Como o nazismo que, aliás nasceu muitíssimo mais tarde do que a “Action Française”, esta corrente monárquica apresentava dois aspectos. Um, público, para efeito de propaganda. Outro, esotérico, para uso quase exclusivo dos íntimos.

Publicamente, a “Action Française” se apresentava como a paladina da França monárquica, aristocrática, federal e tradicional, de base profundamente familiar, que a Revolução Francesa derrubou estúpida e criminosamente. Melhor do que muitos católicos, os dois dirigentes da “Action Française”, Maurras e Daudet, souberam compreender as instituições maravilhosas da França do “Ancien Régime”, o sentido profundamente cristão que as inspirara, a ordem vital e orgânica que explicava sua aparente desorganização. Por outro lado, compreenderam eles claramente o que de nocivo havia na Revolução Francesa e no espírito diabólico que ela disseminara. E traçaram por isto um programa de reconstrução política da França pelo qual eu, pessoalmente, tenho - sob certos pontos de vista - a mais viva simpatia.

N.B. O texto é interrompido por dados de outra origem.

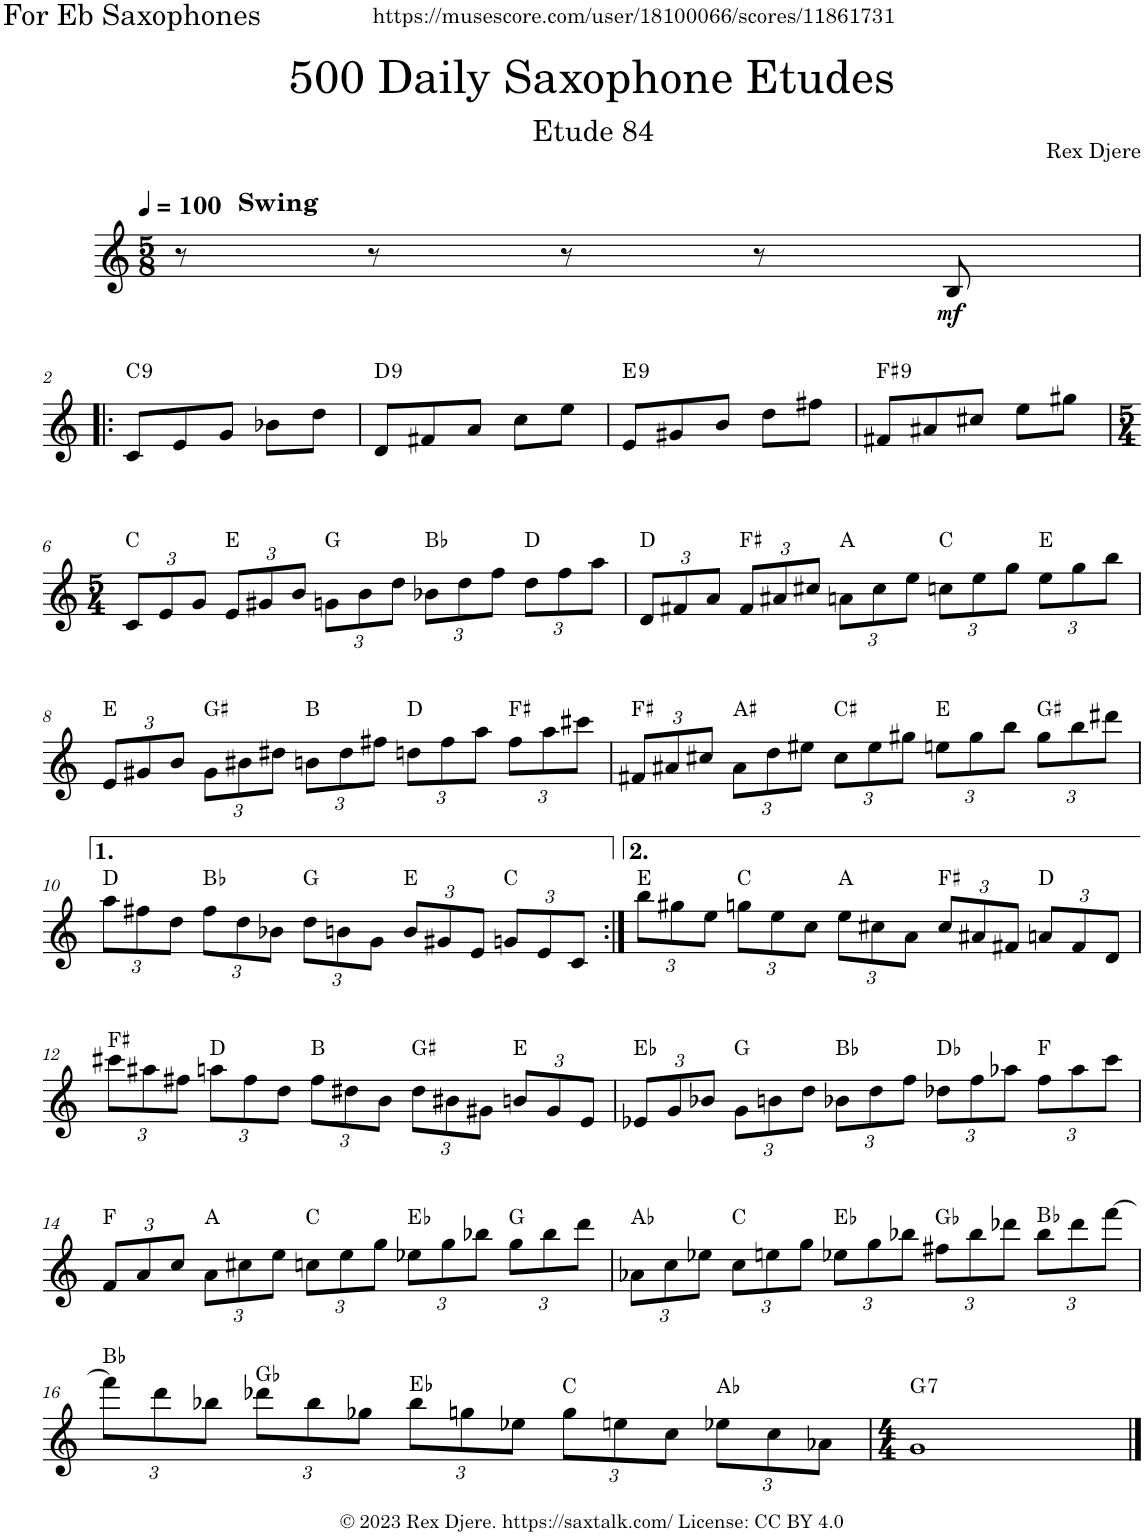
**kern	**dynam	**harte
*part1	*part1	*part1
*staff1	*staff1	*
*I"Alto Saxophone	*	*
*I'A. Sax.	*	*
*clefG2	*	*
*Trd5c9	*	*
*k[]	*	*
*M5/8	*	*
*MM100	*	*
=1	=1	=1
!LO:TX:a:B:t=Swing	!	!
8r	.	.
8r	.	.
8r	.	.
8r	.	.
!	!LO:DY:b	!
8B/	mf	.
!!LO:LB:g=z
=2!|:	=2!|:	=2!|:
!	!	!LO:H:kt=9
8c/L	.	C:9
8e/	.	.
8g/J	.	.
8b-X\L	.	.
8dd\J	.	.
=3	=3	=3
!	!	!LO:H:kt=9
8d/L	.	D:9
8f#X/	.	.
8a/J	.	.
8cc\L	.	.
8ee\J	.	.
=4	=4	=4
!	!	!LO:H:kt=9
8e/L	.	E:9
8g#X/	.	.
8b/J	.	.
8dd\L	.	.
8ff#X\J	.	.
=5	=5	=5
!	!	!LO:H:kt=9
8f#X/L	.	F#:9
8a#X/	.	.
8cc#X/J	.	.
8ee\L	.	.
8gg#X\J	.	.
!!LO:LB:g=z
=6	=6	=6
*M5/4	*	*
*Xbrackettup	*	*
12c/L	.	C:maj
12e/	.	.
12g/J	.	.
12e/L	.	E:maj
12g#X/	.	.
12b/J	.	.
12gn\L	.	G:maj
12b\	.	.
12dd\J	.	.
12b-X\L	.	Bb:maj
12dd\	.	.
12ff\J	.	.
12dd\L	.	D:maj
12ff\	.	.
12aa\J	.	.
=7	=7	=7
12d/L	.	D:maj
12f#X/	.	.
12a/J	.	.
12f#/L	.	F#:maj
12a#X/	.	.
12cc#X/J	.	.
12an\L	.	A:maj
12cc#\	.	.
12ee\J	.	.
12ccn\L	.	C:maj
12ee\	.	.
12gg\J	.	.
12ee\L	.	E:maj
12gg\	.	.
12bb\J	.	.
!!LO:LB:g=z
=8	=8	=8
12e/L	.	E:maj
12g#X/	.	.
12b/J	.	.
12g#\L	.	G#:maj
12b#X\	.	.
12dd#X\J	.	.
12bn\L	.	B:maj
12dd#\	.	.
12ff#X\J	.	.
12ddn\L	.	D:maj
12ff#\	.	.
12aa\J	.	.
12ff#\L	.	F#:maj
12aa\	.	.
12ccc#X\J	.	.
=9	=9	=9
12f#X/L	.	F#:maj
12a#X/	.	.
12cc#X/J	.	.
12a#\L	.	A#:maj
12dd\	.	.
12ee#X\J	.	.
12cc#\L	.	C#:maj
12ee#\	.	.
12gg#X\J	.	.
12een\L	.	E:maj
12gg#\	.	.
12bb\J	.	.
12gg#\L	.	G#:maj
12bb\	.	.
12ddd#X\J	.	.
!!LO:LB:g=z
=10	=10	=10
12aa\L	.	D:maj
12ff#X\	.	.
12dd\J	.	.
12ff#\L	.	Bb:maj
12dd\	.	.
12b-X\J	.	.
12dd\L	.	G:maj
12bn\	.	.
12g\J	.	.
12b/L	.	E:maj
12g#X/	.	.
12e/J	.	.
12gn/L	.	C:maj
12e/	.	.
12c/J	.	.
=11:|!	=11:|!	=11:|!
12bb\L	.	E:maj
12gg#X\	.	.
12ee\J	.	.
12ggn\L	.	C:maj
12ee\	.	.
12cc\J	.	.
12ee\L	.	A:maj
12cc#X\	.	.
12a\J	.	.
12cc#/L	.	F#:maj
12a#X/	.	.
12f#X/J	.	.
12an/L	.	D:maj
12f#/	.	.
12d/J	.	.
!!LO:LB:g=z
=12	=12	=12
12ccc#X\L	.	F#:maj
12aa#X\	.	.
12ff#X\J	.	.
12aan\L	.	D:maj
12ff#\	.	.
12dd\J	.	.
12ff#\L	.	B:maj
12dd#X\	.	.
12b\J	.	.
12dd#\L	.	G#:maj
12b#X\	.	.
12g#X\J	.	.
12bn/L	.	E:maj
12g#/	.	.
12e/J	.	.
=13	=13	=13
12e-X/L	.	Eb:maj
12g/	.	.
12b-X/J	.	.
12g\L	.	G:maj
12bn\	.	.
12dd\J	.	.
12b-X\L	.	Bb:maj
12dd\	.	.
12ff\J	.	.
12dd-X\L	.	Db:maj
12ff\	.	.
12aa-X\J	.	.
12ff\L	.	F:maj
12aa-\	.	.
12ccc\J	.	.
!!LO:LB:g=z
=14	=14	=14
12f/L	.	F:maj
12a/	.	.
12cc/J	.	.
12a\L	.	A:maj
12cc#X\	.	.
12ee\J	.	.
12ccn\L	.	C:maj
12ee\	.	.
12gg\J	.	.
12ee-X\L	.	Eb:maj
12gg\	.	.
12bb-X\J	.	.
12gg\L	.	G:maj
12bb-\	.	.
12ddd\J	.	.
=15	=15	=15
12a-X\L	.	Ab:maj
12cc\	.	.
12ee-X\J	.	.
12cc\L	.	C:maj
12een\	.	.
12gg\J	.	.
12ee-X\L	.	Eb:maj
12gg\	.	.
12bb-X\J	.	.
12ff#X\L	.	Gb:maj
12bb-\	.	.
12ddd-X\J	.	.
12bb-\L	.	Bb:maj
12ddd-\	.	.
[12fff\J	.	.
!!LO:LB:g=z
=16	=16	=16
12fff\L]	.	Bb:maj
12ddd\	.	.
12bb-X\J	.	.
12ddd-X\L	.	Gb:maj
12bb-\	.	.
12gg-X\J	.	.
12bb-\L	.	Eb:maj
12ggn\	.	.
12ee-X\J	.	.
12gg\L	.	C:maj
12een\	.	.
12cc\J	.	.
12ee-X\L	.	Ab:maj
12cc\	.	.
12a-X\J	.	.
=17	=17	=17
*M4/4	*	*
!	!	!LO:H:kt=7
1g	.	G:7
==	==	==
*-	*-	*-
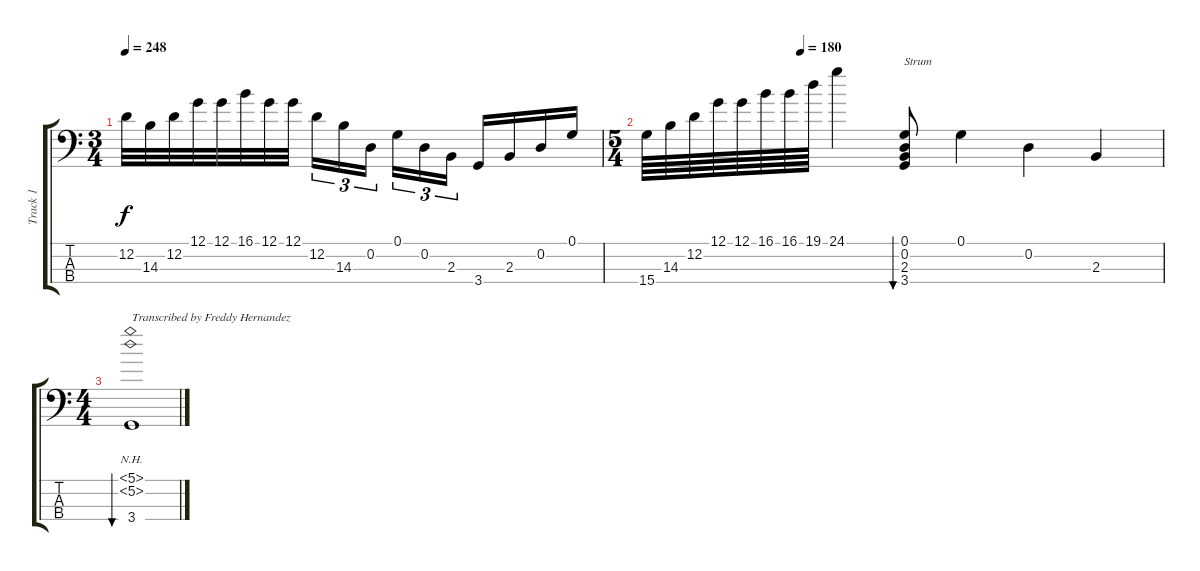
\track ("Track 1" "Track 1") {instrument slapbass2}
\staff {score tabs}
\tuning (G2 D2 A1 E1) {hide}
\ts (3 4)
\tempo 248
\clef f4
\ks c
12.2.32{dy f} 14.3.32 12.2.32 12.1.32 12.1.32 16.1.32 12.1.32 12.1.32 12.2.16{tu (3 2)} 14.3.16{tu (3 2)} 0.2.16{tu (3 2) beam splitsecondary} 0.1.16{tu (3 2)} 0.2.16{tu (3 2)} 2.3.16{tu (3 2)} 3.4.16 2.3.16 0.2.16 0.1.16 |
\ts (5 4)
\tempo (180 0.3)
15.4.64 14.3.64 12.2.64 12.1.64 12.1.64 16.1.64 16.1.64 19.1.64 24.1.4 (0.1 0.2 2.3 3.4).8{bu 480 txt "Strum"} 0.1.4 0.2.4 2.3.4 |
\ts (4 4)
(5.1{nh} 5.2{nh} 3.4).1{bu 480 txt "Transcribed by Freddy Hernandez"}
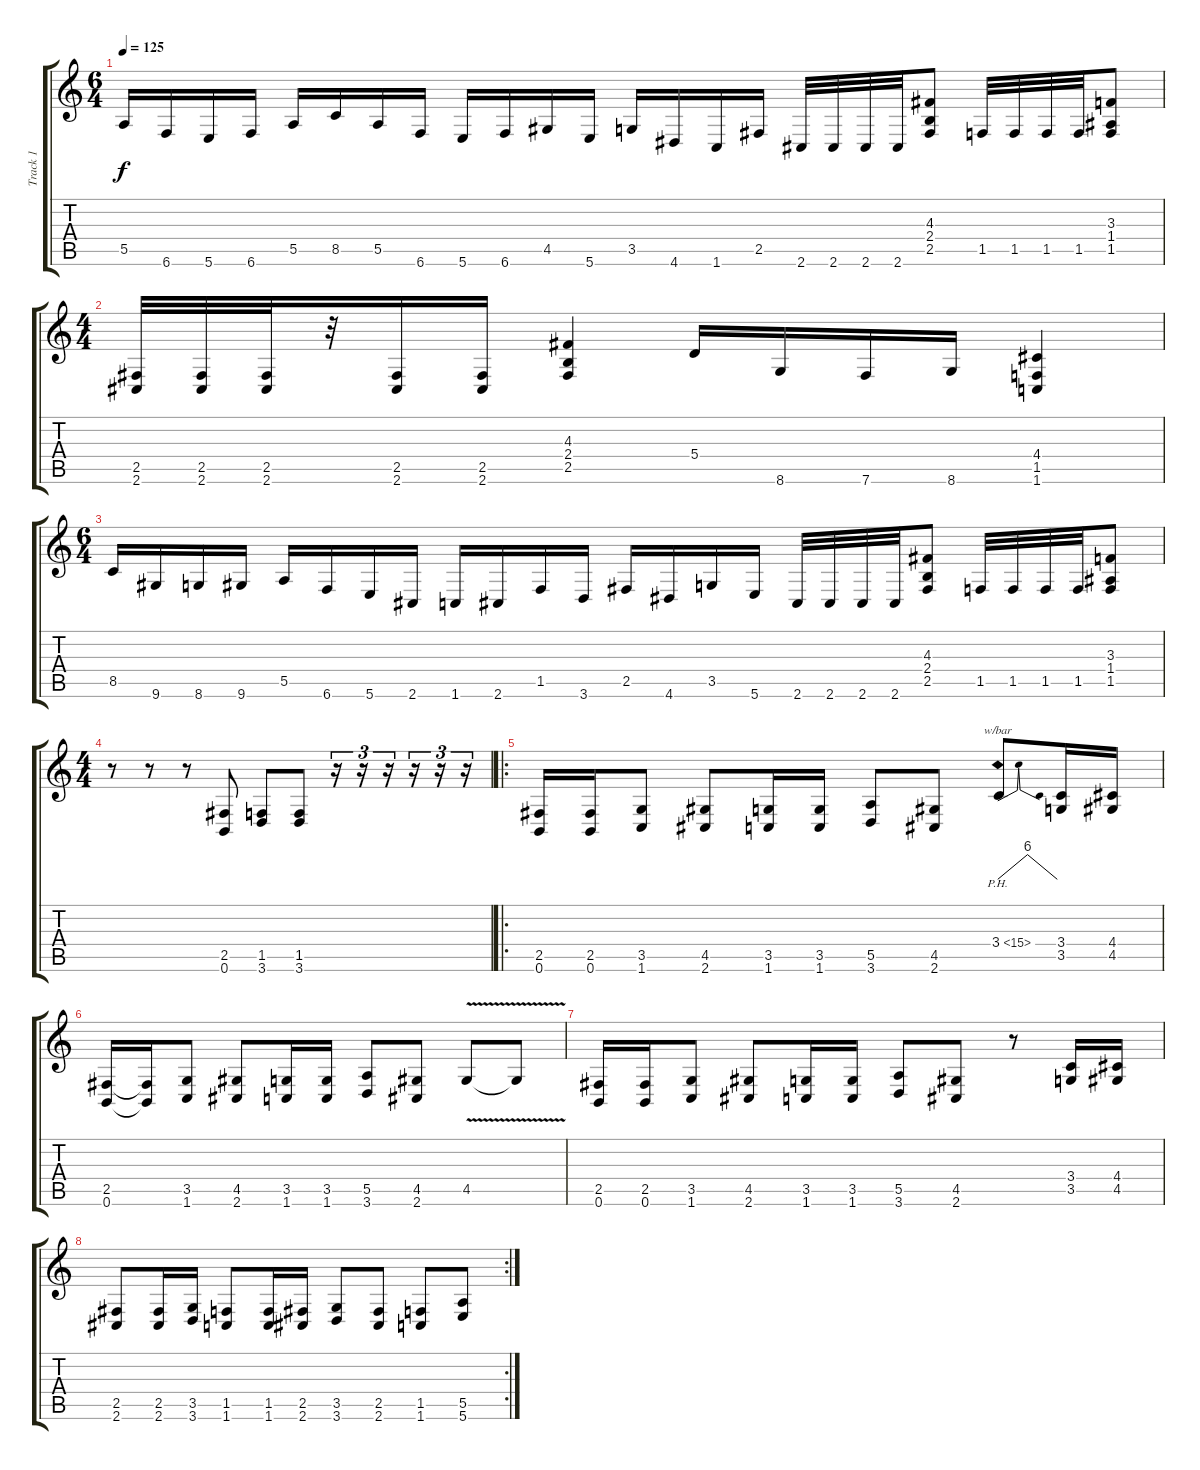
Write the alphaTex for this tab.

\track ("Track 1" "Track 1") {instrument distortionguitar}
\staff {score tabs}
\tuning (B3 Gb3 D3 A2 E2 B1) {hide}
\ts (6 4)
\tempo 125
\clef g2
\ks c
5.5.16{dy f} 6.6.16 5.6.16 6.6.16 5.5.16 8.5.16 5.5.16 6.6.16 5.6.16 6.6.16 4.5.16 5.6.16 3.5.16 4.6.16 1.6.16 2.5.16 2.6.32 2.6.32 2.6.32 2.6.32 (4.3 2.4 2.5).8 1.5.32 1.5.32 1.5.32 1.5.32 (3.3 1.4 1.5).8 |
\ts (4 4)
(2.5 2.6).32 (2.5 2.6).32 (2.5 2.6).32 r.32 (2.5 2.6).16 (2.5 2.6).16 (4.3 2.4 2.5).4 5.4.16 8.6.16 7.6.16 8.6.16 (4.4 1.5 1.6).4 |
\ts (6 4)
8.5.16 9.6.16 8.6.16 9.6.16 5.5.16 6.6.16 5.6.16 2.6.16 1.6.16 2.6.16 1.5.16 3.6.16 2.5.16 4.6.16 3.5.16 5.6.16 2.6.32 2.6.32 2.6.32 2.6.32 (4.3 2.4 2.5).8 1.5.32 1.5.32 1.5.32 1.5.32 (3.3 1.4 1.5).8 |
\ts (4 4)
r.8 r.8 r.8 (2.5 0.6).8 (1.5 3.6).8 (1.5 3.6).8 r.16{tu (3 2)} r.16{tu (3 2)} r.16{tu (3 2)} r.16{tu (3 2)} r.16{tu (3 2)} r.16{tu (3 2)} |
\ro
(2.5 0.6).16 (2.5 0.6).16 (3.5 1.6).8 (4.5 2.6).8 (3.5 1.6).16 (3.5 1.6).16 (5.5 3.6).8 (4.5 2.6).8 3.4{ph 12}.8{tbe (dip default 0 0 30 24 60 0)} (3.4 3.5).16 (4.4 4.5).16 |
(2.5 0.6).16 (2.5{t} 0.6{t}).16 (3.5 1.6).8 (4.5 2.6).8 (3.5 1.6).16 (3.5 1.6).16 (5.5 3.6).8 (4.5 2.6).8 4.5{v}.8 4.5{t}.8 |
(2.5 0.6).16 (2.5 0.6).16 (3.5 1.6).8 (4.5 2.6).8 (3.5 1.6).16 (3.5 1.6).16 (5.5 3.6).8 (4.5 2.6).8 r.8 (3.4 3.5).16 (4.4 4.5).16 |
\rc 2
(2.5 2.6).8 (2.5 2.6).16 (3.5 3.6).16 (1.5 1.6).8 (1.5 1.6).16 (2.5 2.6).16 (3.5 3.6).8 (2.5 2.6).8 (1.5 1.6).8 (5.5 5.6).8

Assim, pois, a “Action Française” se apresentava aos católicos praticantes e militantes como a reivindicadora dos direitos da França tradicional e católica contra a Revolução anticatólica e desnacionalisadora. E, em torno desse tema central, sua magnífica propaganda eleitoral erguia um vozerio habilíssimo arrebatado e ensurdecedor que colocava a opinião católica nessa terrível alternativa: ou a “Action Française” ou a solidariedade explícita, declarada, confessada, com as forças secretas da imensa conjuração do demônio contra o Corpo Místico de Nosso Senhor Jesus Cristo.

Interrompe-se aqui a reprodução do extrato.